I think I know what’s going on - or I have a guess:
Processing of blocks in row 1 and 2 is done by one core and processing of blocks in row 3 and 4 is done by another core. Buffering of data is needed when data is passed from one core to another and that causes latency.
When there are no blocks to be processed by the core assigned to rows 3 and 4 the code is optimised to simply skip the transfer of data to that core. But in the code a split is also just a block. So adding a split to row 3 causes the data to be send through and processed by the 2nd core, with the added latency as a result.
But I can’t understand why the utilisation of a second core adds 2.7ms of latency when the total round trip latency is 1.8ms when only one core is utilized?
And the plot thickens …:
I just did a measurement with a gain block on row 1, the output of row 1 set to Send 1, the input of row 3 set to Ret 1, a gain block on row 3, the output of row 3 set to Out 1/2. I expected the result to be the 4.5ms we’ve seen with rows 1 and 3 in use + the 1.8ms I’ve measured earlier that an effects loop adds to the total latency, but my measured latency is 9ms!

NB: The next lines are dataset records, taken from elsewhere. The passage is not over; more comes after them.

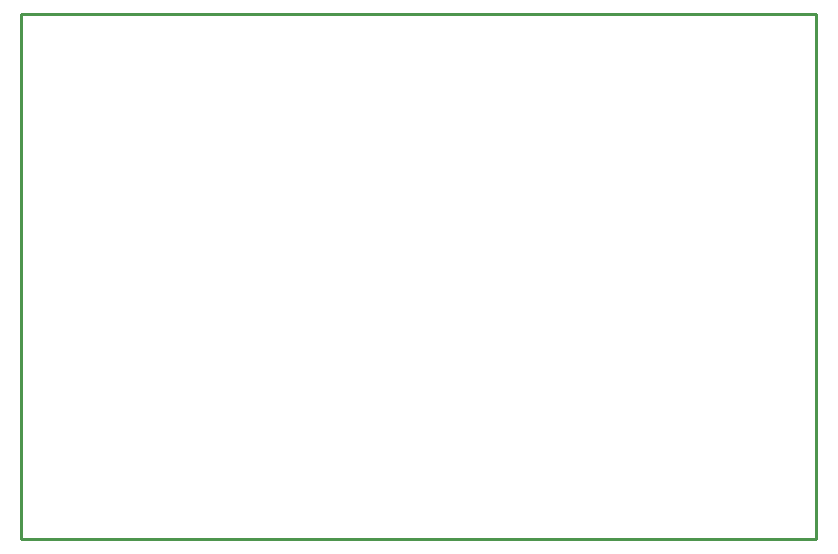
<source format=gbr>
G04 start of page 4 for group 2 idx 2 *
G04 Title: (unknown), outline *
G04 Creator: pcb 20140316 *
G04 CreationDate: Thu 27 Apr 2017 04:48:59 AM GMT UTC *
G04 For: railfan *
G04 Format: Gerber/RS-274X *
G04 PCB-Dimensions (mil): 2650.00 1750.00 *
G04 PCB-Coordinate-Origin: lower left *
%MOIN*%
%FSLAX25Y25*%
%LNOUTLINE*%
%ADD58C,0.0100*%
G54D58*X0Y175000D02*X265000D01*
Y0D01*
X0D02*Y175000D01*
X265000Y0D02*X0D01*
M02*

</source>
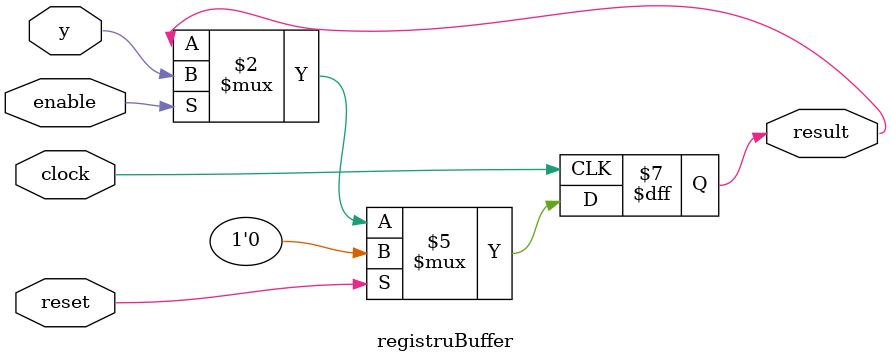
<source format=v>
`timescale 1ns / 1ps


module registruBuffer(y, clock, reset, enable, result);

    input y, clock, reset, enable;
    output reg result;
    
    always @(posedge clock)
    begin
        if (reset)
            result <= 0;
        else if (enable)
            result <= y;
    
    end
endmodule

</source>
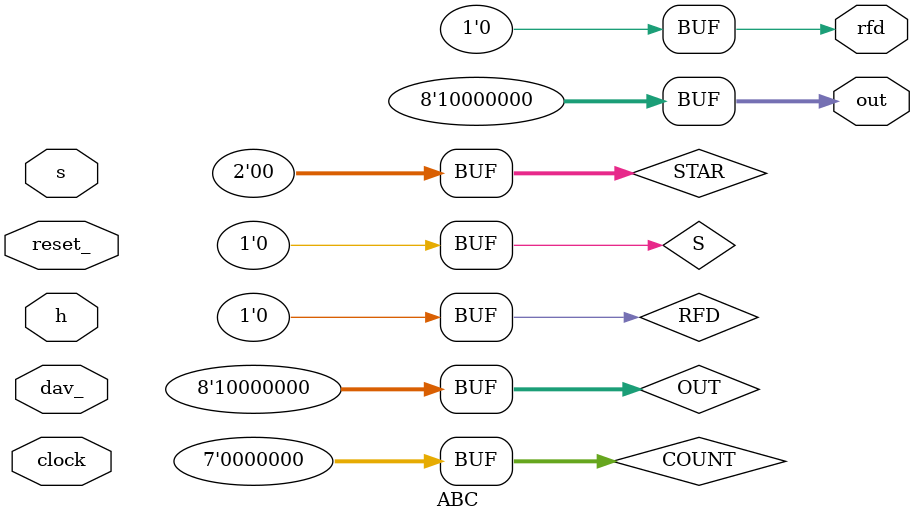
<source format=v>
module ABC (
    dav_, rfd,
    s, h, 
    clock, reset_,
    out
);
    input clock, reset_;
    output[7:0] out;
    input s;
    input[6:0] h;
    input dav_;
    output rfd;

    reg RFD; assign rfd = RFD;
    reg[7:0] OUT; assign out = OUT;
    reg S;
    reg[6:0] COUNT;

    reg[1:0] STAR;
    localparam S0 = 0, S1 = 1, S2 = 2;

    always @(reset_ == 0) #1
    begin
        RFD <= 0;
        OUT <= 8'h80;
        STAR <= S0;
        S <= 0;
        COUNT <= 0;
    end

    always @(posedge clock) #3
    casex(STAR)
        S0: begin
            RFD <= 1; // Siamo pronti a leggere, quindi leggiamo
            COUNT <= h;
            S <= s;
            STAR <= (dav_ == 0) ? S1 : S0; // Quando stiamo leggendo i dati giusti usciamo
        end 
        S1: begin
            RFD <= 0; // Non si legge più
            OUT <= (S == 0) ? (OUT + 1) : (OUT - 1); // Triangolo
            COUNT <= COUNT - 1;
            STAR <= (COUNT == 1) ? S2 : S1; // Siamo in fondo?
        end
        S2: begin
            OUT <= 8'h80; // Resettiamo la linea a zero
            STAR <= (dav_ == 1) ? S0 : S2; // Aspettiamo che il produttore si accorga che abbiamo finito
            // Quando rialzeremo rfd lui se ne accorgerà e ci darà nuovi dati
        end
    endcase

endmodule
</source>
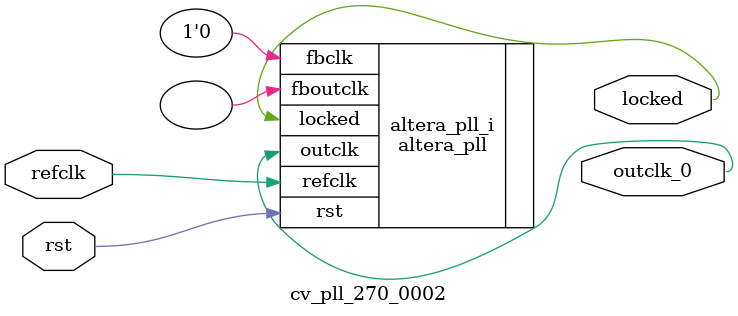
<source format=v>
`timescale 1ns/10ps
module  cv_pll_270_0002(

	// interface 'refclk'
	input wire refclk,

	// interface 'reset'
	input wire rst,

	// interface 'outclk0'
	output wire outclk_0,

	// interface 'locked'
	output wire locked
);

	altera_pll #(
		.fractional_vco_multiplier("false"),
		.reference_clock_frequency("100.0 MHz"),
		.operation_mode("normal"),
		.number_of_clocks(1),
		.output_clock_frequency0("270.000000 MHz"),
		.phase_shift0("0 ps"),
		.duty_cycle0(50),
		.output_clock_frequency1("0 MHz"),
		.phase_shift1("0 ps"),
		.duty_cycle1(50),
		.output_clock_frequency2("0 MHz"),
		.phase_shift2("0 ps"),
		.duty_cycle2(50),
		.output_clock_frequency3("0 MHz"),
		.phase_shift3("0 ps"),
		.duty_cycle3(50),
		.output_clock_frequency4("0 MHz"),
		.phase_shift4("0 ps"),
		.duty_cycle4(50),
		.output_clock_frequency5("0 MHz"),
		.phase_shift5("0 ps"),
		.duty_cycle5(50),
		.output_clock_frequency6("0 MHz"),
		.phase_shift6("0 ps"),
		.duty_cycle6(50),
		.output_clock_frequency7("0 MHz"),
		.phase_shift7("0 ps"),
		.duty_cycle7(50),
		.output_clock_frequency8("0 MHz"),
		.phase_shift8("0 ps"),
		.duty_cycle8(50),
		.output_clock_frequency9("0 MHz"),
		.phase_shift9("0 ps"),
		.duty_cycle9(50),
		.output_clock_frequency10("0 MHz"),
		.phase_shift10("0 ps"),
		.duty_cycle10(50),
		.output_clock_frequency11("0 MHz"),
		.phase_shift11("0 ps"),
		.duty_cycle11(50),
		.output_clock_frequency12("0 MHz"),
		.phase_shift12("0 ps"),
		.duty_cycle12(50),
		.output_clock_frequency13("0 MHz"),
		.phase_shift13("0 ps"),
		.duty_cycle13(50),
		.output_clock_frequency14("0 MHz"),
		.phase_shift14("0 ps"),
		.duty_cycle14(50),
		.output_clock_frequency15("0 MHz"),
		.phase_shift15("0 ps"),
		.duty_cycle15(50),
		.output_clock_frequency16("0 MHz"),
		.phase_shift16("0 ps"),
		.duty_cycle16(50),
		.output_clock_frequency17("0 MHz"),
		.phase_shift17("0 ps"),
		.duty_cycle17(50),
		.pll_type("General"),
		.pll_subtype("General")
	) altera_pll_i (
		.rst	(rst),
		.outclk	({outclk_0}),
		.locked	(locked),
		.fboutclk	( ),
		.fbclk	(1'b0),
		.refclk	(refclk)
	);
endmodule


</source>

That makes absolutely no sense to me!
I have done another measurement with the same setup as above but using an effects loop block on row 1 and that give me the expected 4.5ms + 1.8ms = 6.3ms of latency.
I then moved the effects loop block to row 3 and that gives a total latency of 9ms! That can’t be right?!
@thomasotto could you please replicate these tests and let me know if you’re getting the same results?